>> START

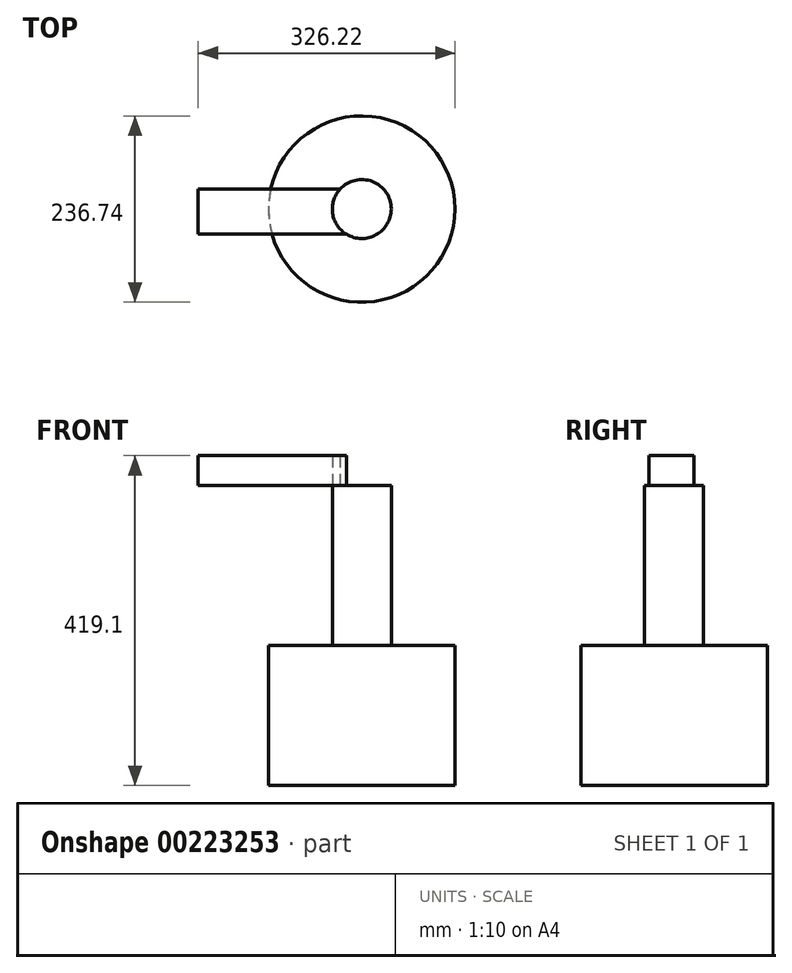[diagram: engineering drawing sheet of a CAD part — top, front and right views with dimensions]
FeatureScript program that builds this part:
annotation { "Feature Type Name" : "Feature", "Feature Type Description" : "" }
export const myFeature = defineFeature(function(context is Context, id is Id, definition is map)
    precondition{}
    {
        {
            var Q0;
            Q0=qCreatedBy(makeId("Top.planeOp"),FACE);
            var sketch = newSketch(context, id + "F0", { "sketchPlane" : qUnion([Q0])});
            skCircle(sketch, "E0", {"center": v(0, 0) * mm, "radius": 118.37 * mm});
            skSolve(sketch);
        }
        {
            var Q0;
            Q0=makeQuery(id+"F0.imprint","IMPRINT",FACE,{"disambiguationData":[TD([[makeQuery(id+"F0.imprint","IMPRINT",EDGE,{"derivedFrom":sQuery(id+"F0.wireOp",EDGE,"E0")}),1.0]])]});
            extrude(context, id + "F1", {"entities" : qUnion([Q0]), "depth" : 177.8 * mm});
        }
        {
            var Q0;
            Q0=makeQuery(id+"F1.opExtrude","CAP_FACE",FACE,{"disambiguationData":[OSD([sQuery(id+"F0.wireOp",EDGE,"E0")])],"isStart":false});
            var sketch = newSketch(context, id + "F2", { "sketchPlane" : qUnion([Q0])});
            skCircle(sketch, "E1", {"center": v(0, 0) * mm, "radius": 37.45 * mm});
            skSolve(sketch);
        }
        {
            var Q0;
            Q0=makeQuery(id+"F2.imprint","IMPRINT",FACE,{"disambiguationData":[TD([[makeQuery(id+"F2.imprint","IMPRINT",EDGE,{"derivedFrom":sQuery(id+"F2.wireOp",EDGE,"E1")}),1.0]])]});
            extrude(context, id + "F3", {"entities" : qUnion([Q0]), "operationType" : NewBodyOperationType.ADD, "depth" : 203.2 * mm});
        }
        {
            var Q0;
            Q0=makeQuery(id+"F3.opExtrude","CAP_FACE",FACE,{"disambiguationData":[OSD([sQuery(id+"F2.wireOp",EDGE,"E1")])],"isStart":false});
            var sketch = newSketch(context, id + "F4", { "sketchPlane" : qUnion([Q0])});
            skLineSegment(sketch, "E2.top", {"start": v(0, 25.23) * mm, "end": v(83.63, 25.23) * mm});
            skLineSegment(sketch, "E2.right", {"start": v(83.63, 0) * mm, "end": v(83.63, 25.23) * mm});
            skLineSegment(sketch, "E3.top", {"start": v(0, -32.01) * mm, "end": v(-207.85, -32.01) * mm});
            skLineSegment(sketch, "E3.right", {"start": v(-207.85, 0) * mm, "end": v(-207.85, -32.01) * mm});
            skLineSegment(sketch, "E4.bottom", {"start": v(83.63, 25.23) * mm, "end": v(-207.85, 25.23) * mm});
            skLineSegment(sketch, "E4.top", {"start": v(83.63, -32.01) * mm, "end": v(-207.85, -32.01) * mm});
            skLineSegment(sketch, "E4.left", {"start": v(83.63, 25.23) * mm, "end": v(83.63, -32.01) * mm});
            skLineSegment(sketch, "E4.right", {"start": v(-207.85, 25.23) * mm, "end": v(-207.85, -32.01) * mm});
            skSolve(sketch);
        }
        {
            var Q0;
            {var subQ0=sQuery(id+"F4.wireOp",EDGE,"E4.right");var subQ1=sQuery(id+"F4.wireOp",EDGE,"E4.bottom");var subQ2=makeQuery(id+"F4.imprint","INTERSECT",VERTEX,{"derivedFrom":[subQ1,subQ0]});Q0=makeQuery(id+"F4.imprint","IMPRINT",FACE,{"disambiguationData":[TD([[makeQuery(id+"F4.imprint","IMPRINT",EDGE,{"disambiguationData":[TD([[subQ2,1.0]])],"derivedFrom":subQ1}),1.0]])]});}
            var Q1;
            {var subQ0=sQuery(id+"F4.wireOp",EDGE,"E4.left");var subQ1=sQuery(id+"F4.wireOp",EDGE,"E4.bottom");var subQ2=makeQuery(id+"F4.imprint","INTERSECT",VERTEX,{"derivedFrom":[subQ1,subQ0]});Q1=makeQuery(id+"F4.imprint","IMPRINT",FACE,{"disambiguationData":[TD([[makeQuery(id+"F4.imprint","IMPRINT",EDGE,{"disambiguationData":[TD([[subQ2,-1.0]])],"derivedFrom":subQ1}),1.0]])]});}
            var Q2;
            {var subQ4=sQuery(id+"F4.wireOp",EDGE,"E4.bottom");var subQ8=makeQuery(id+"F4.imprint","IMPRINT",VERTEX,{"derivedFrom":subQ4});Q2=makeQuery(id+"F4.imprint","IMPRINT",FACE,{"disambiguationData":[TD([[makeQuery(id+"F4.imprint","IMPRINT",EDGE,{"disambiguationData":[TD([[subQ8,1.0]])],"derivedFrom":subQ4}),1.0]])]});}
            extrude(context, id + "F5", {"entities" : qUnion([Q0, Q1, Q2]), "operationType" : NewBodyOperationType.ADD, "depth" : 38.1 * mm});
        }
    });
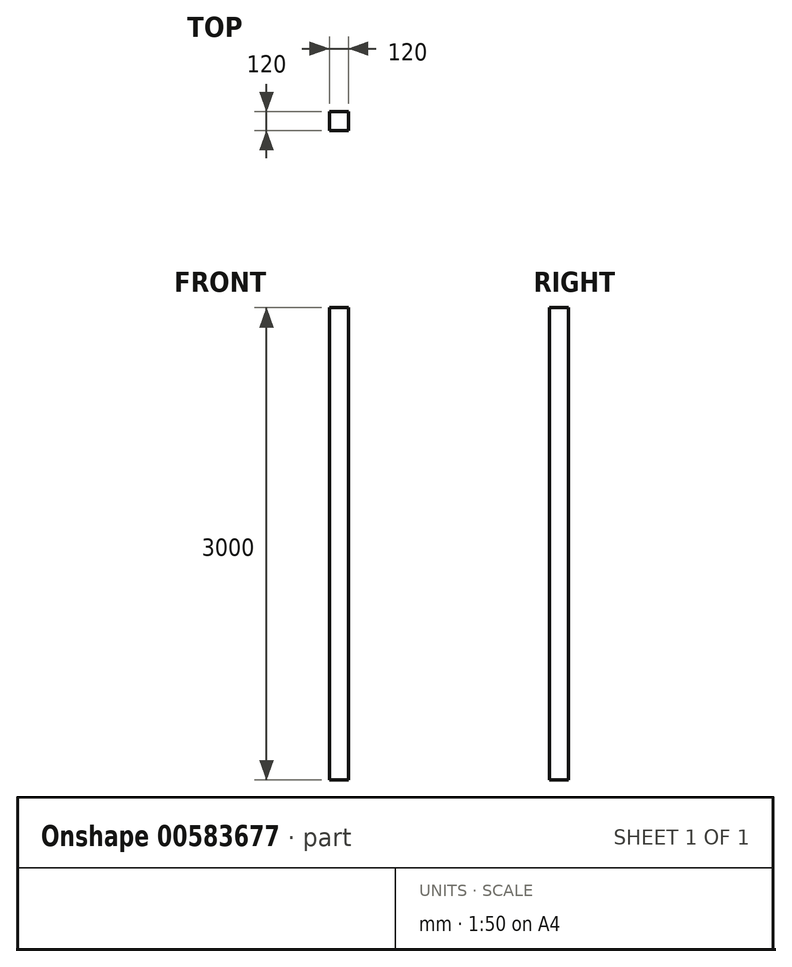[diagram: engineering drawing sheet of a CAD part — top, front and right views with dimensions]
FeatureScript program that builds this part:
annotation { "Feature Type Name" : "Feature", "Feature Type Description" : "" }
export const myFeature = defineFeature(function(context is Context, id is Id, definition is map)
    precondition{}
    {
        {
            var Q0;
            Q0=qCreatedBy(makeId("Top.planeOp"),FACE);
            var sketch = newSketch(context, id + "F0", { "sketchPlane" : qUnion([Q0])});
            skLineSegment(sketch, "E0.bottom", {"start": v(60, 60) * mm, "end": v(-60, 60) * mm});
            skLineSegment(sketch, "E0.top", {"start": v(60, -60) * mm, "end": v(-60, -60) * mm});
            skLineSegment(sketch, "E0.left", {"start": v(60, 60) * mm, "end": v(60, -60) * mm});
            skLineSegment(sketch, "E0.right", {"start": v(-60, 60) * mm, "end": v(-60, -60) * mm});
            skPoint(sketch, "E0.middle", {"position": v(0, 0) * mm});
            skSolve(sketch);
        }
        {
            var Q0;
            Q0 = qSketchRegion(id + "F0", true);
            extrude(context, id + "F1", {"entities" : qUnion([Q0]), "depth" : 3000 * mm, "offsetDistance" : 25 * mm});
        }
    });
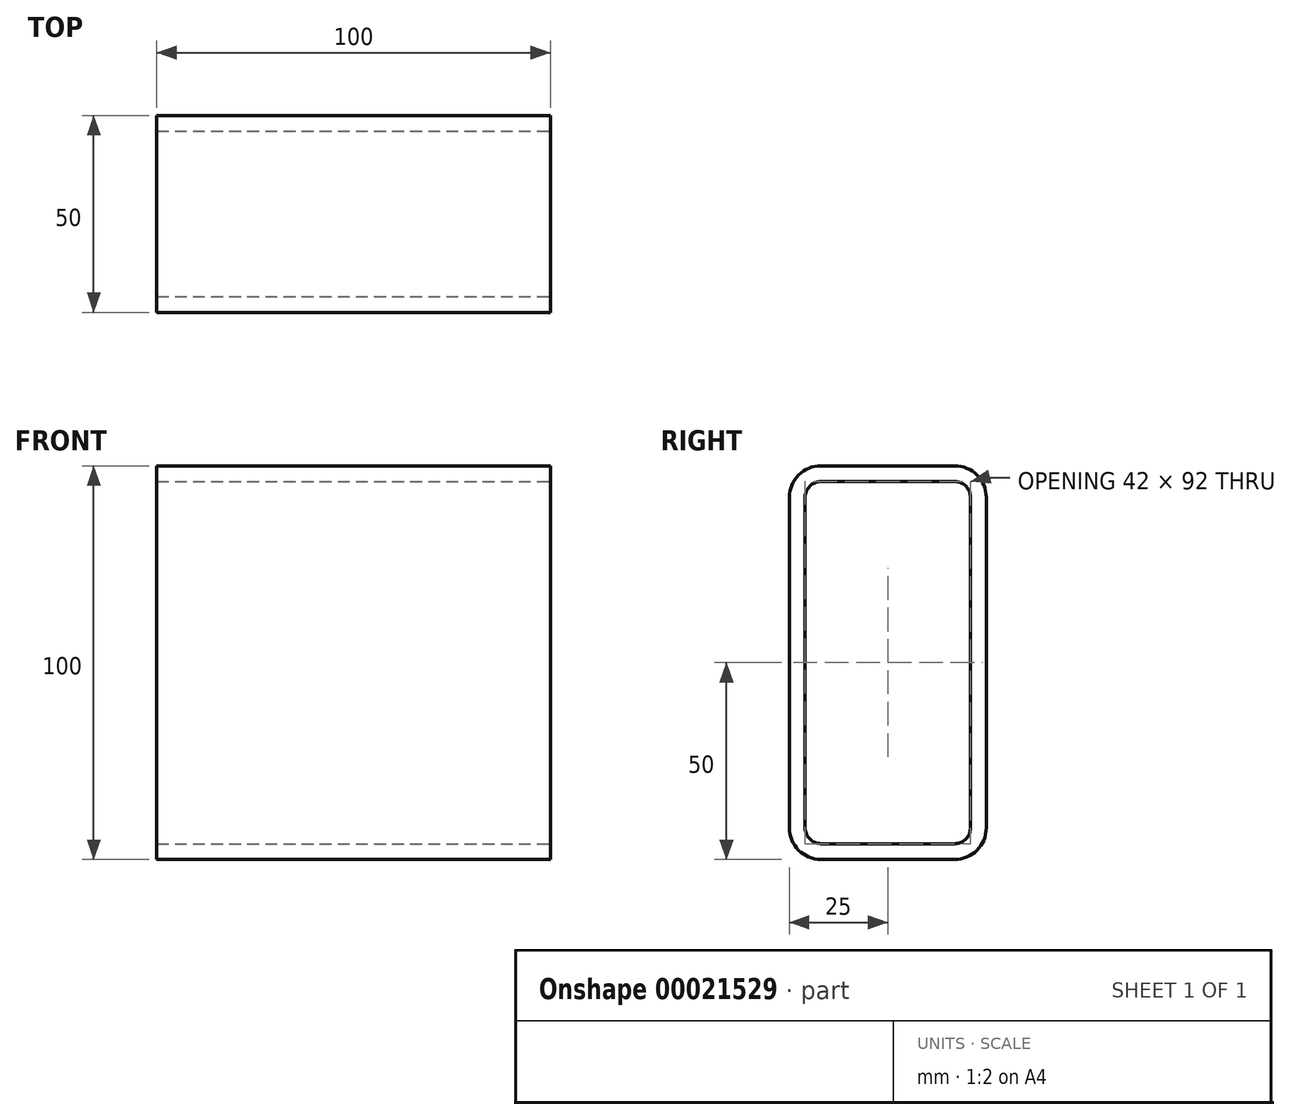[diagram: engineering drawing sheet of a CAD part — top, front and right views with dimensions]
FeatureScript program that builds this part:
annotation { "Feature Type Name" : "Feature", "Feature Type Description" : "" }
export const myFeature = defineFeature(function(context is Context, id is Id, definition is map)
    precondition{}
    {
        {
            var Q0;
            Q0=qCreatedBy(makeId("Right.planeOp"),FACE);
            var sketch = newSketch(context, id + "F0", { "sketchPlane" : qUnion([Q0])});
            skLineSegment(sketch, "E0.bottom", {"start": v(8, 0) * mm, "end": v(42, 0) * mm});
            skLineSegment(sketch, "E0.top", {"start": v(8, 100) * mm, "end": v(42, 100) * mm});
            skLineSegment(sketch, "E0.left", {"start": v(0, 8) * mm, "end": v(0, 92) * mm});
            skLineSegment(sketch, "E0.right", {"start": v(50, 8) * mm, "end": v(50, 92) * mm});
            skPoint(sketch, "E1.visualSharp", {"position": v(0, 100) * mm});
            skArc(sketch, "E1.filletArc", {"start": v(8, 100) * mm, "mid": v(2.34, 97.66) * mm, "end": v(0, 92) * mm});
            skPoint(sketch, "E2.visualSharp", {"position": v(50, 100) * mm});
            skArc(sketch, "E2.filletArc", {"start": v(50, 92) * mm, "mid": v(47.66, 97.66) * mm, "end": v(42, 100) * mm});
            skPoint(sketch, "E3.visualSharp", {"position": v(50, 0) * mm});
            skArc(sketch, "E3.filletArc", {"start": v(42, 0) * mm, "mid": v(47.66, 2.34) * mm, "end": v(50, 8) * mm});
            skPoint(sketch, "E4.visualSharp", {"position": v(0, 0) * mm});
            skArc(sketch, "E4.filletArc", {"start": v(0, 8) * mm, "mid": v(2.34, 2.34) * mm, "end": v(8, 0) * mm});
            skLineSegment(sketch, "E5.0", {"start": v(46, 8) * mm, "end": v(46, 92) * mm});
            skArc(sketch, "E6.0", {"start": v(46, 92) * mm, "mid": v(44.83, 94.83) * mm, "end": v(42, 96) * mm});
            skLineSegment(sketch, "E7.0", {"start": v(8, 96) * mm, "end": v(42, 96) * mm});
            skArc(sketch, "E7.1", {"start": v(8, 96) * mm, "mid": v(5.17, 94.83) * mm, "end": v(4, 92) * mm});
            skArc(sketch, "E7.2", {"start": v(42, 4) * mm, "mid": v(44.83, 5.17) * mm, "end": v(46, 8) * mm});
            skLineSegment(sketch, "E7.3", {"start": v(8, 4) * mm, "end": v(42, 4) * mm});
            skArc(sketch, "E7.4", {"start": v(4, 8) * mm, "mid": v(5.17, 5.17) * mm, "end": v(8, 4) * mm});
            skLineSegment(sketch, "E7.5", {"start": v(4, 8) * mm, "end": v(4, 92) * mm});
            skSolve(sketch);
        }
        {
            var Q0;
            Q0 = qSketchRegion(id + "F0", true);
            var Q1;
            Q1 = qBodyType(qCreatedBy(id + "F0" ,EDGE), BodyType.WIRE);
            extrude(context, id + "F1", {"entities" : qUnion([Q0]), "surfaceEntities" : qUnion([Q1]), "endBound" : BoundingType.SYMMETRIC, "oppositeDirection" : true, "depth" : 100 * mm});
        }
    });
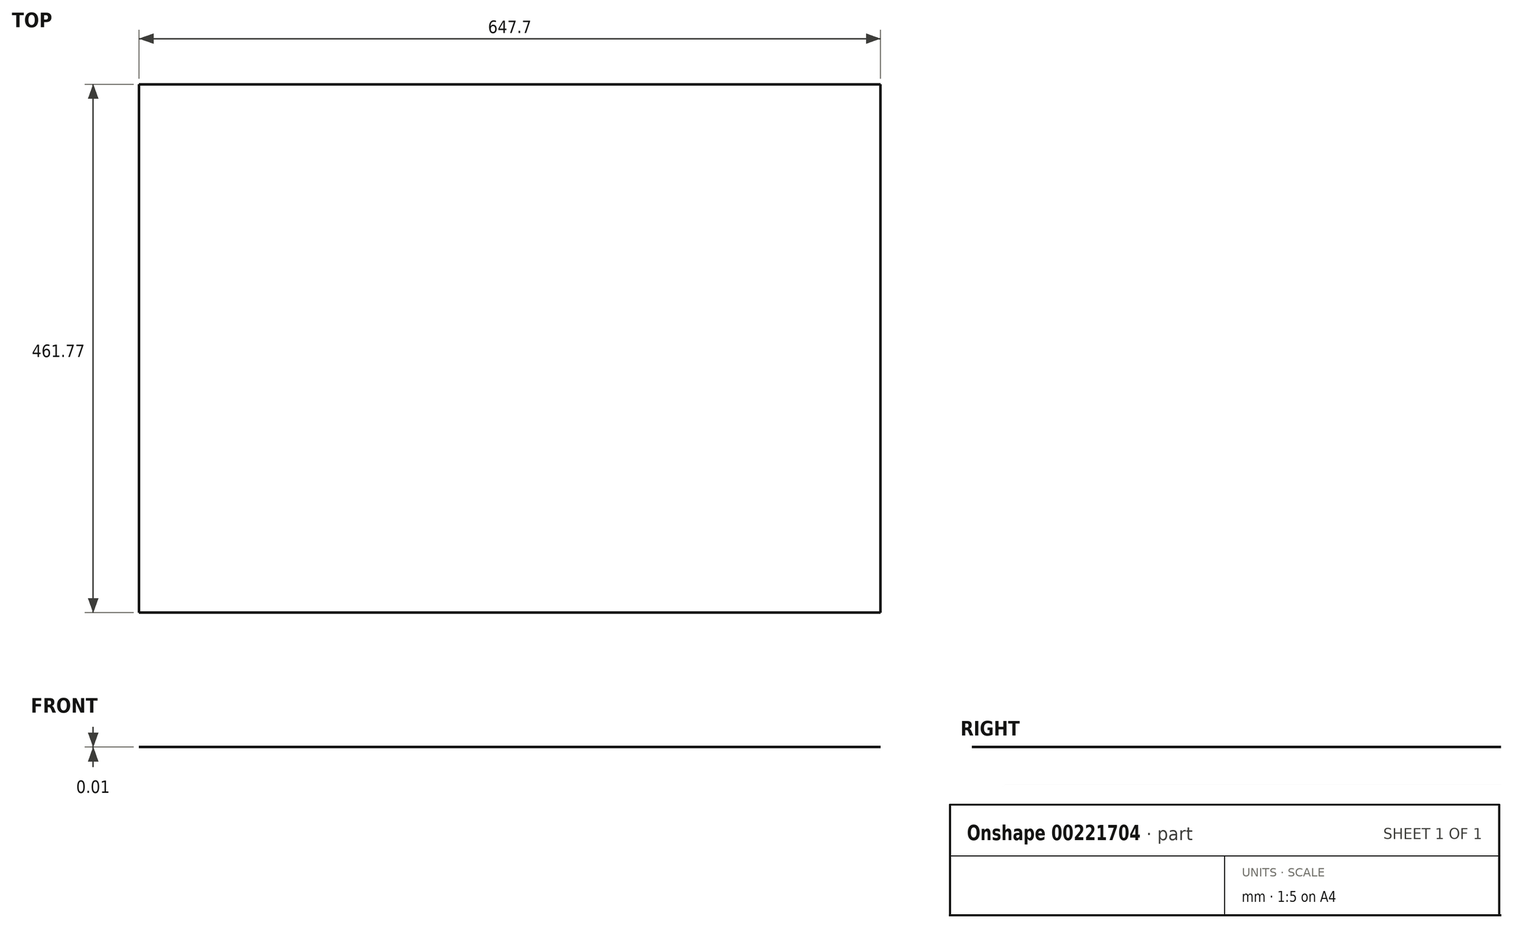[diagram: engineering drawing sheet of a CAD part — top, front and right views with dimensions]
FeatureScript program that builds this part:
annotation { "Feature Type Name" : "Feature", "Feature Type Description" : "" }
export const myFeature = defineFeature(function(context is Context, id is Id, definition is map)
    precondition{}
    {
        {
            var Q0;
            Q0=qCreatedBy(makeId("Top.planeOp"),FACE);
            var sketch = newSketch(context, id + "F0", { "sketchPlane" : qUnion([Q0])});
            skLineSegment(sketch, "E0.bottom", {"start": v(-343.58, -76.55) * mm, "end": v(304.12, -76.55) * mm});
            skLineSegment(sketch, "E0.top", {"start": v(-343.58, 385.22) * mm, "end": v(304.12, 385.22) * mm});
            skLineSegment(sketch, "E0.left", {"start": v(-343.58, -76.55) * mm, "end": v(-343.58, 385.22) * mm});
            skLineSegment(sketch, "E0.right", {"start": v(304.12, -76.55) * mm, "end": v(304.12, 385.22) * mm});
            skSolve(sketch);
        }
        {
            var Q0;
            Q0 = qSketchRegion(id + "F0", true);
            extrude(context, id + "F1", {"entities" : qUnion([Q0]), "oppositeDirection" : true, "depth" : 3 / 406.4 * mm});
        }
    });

>> END

### Your objective
Lay out as a numbered list the part of the records that runs from the first line through the line containing "v(83.63, 0) *", with both ends included and blank lines left out. Leave the pictures out of your answer.

### Written answer
1. [diagram: engineering drawing sheet of a CAD part — top, front and right views with dimensions]
2. FeatureScript program that builds this part:
3. annotation { "Feature Type Name" : "Feature", "Feature Type Description" : "" }
4. export const myFeature = defineFeature(function(context is Context, id is Id, definition is map)
5.     precondition{}
6.     {
7.         {
8.             var Q0;
9.             Q0=qCreatedBy(makeId("Top.planeOp"),FACE);
10.             var sketch = newSketch(context, id + "F0", { "sketchPlane" : qUnion([Q0])});
11.             skCircle(sketch, "E0", {"center": v(0, 0) * mm, "radius": 118.37 * mm});
12.             skSolve(sketch);
13.         }
14.         {
15.             var Q0;
16.             Q0=makeQuery(id+"F0.imprint","IMPRINT",FACE,{"disambiguationData":[TD([[makeQuery(id+"F0.imprint","IMPRINT",EDGE,{"derivedFrom":sQuery(id+"F0.wireOp",EDGE,"E0")}),1.0]])]});
17.             extrude(context, id + "F1", {"entities" : qUnion([Q0]), "depth" : 177.8 * mm});
18.         }
19.         {
20.             var Q0;
21.             Q0=makeQuery(id+"F1.opExtrude","CAP_FACE",FACE,{"disambiguationData":[OSD([sQuery(id+"F0.wireOp",EDGE,"E0")])],"isStart":false});
22.             var sketch = newSketch(context, id + "F2", { "sketchPlane" : qUnion([Q0])});
23.             skCircle(sketch, "E1", {"center": v(0, 0) * mm, "radius": 37.45 * mm});
24.             skSolve(sketch);
25.         }
26.         {
27.             var Q0;
28.             Q0=makeQuery(id+"F2.imprint","IMPRINT",FACE,{"disambiguationData":[TD([[makeQuery(id+"F2.imprint","IMPRINT",EDGE,{"derivedFrom":sQuery(id+"F2.wireOp",EDGE,"E1")}),1.0]])]});
29.             extrude(context, id + "F3", {"entities" : qUnion([Q0]), "operationType" : NewBodyOperationType.ADD, "depth" : 203.2 * mm});
30.         }
31.         {
32.             var Q0;
33.             Q0=makeQuery(id+"F3.opExtrude","CAP_FACE",FACE,{"disambiguationData":[OSD([sQuery(id+"F2.wireOp",EDGE,"E1")])],"isStart":false});
34.             var sketch = newSketch(context, id + "F4", { "sketchPlane" : qUnion([Q0])});
35.             skLineSegment(sketch, "E2.top", {"start": v(0, 25.23) * mm, "end": v(83.63, 25.23) * mm});
36.             skLineSegment(sketch, "E2.right", {"start": v(83.63, 0) * mm, "end": v(83.63, 25.23) * mm});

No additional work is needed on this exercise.